Exercise objective: All lines containing the string "with" must be copied from the entries.

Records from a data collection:
◆ ◆ ◆ ◆ ◆

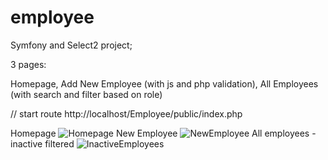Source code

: # employee

Symfony and Select2 project;

3 pages:

Homepage,
Add New Employee (with js and php validation),
All Employees (with search and filter based on role)

// start route http://localhost/Employee/public/index.php

Homepage
![Homepage](https://user-images.githubusercontent.com/23150870/115376449-0048b800-a1cf-11eb-8715-f09410421ff7.JPG)
New Employee
![NewEmployee](https://user-images.githubusercontent.com/23150870/115376013-9fb97b00-a1ce-11eb-8da1-83b7c8a16b77.JPG)
All employees - inactive filtered
![InactiveEmployees](https://user-images.githubusercontent.com/23150870/115376135-b9f35900-a1ce-11eb-93cd-153df420f77e.JPG)
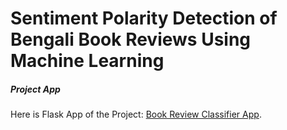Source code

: # Sentiment Polarity Detection of Bengali Book Reviews Using Machine Learning

##### Project App

Here is Flask App of the Project:  [Book Review Classifier App](https://sa-book-review.herokuapp.com/).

◆ ◆ ◆ ◆ ◆

Task answer:
Add New Employee (with js and php validation),
All Employees (with search and filter based on role)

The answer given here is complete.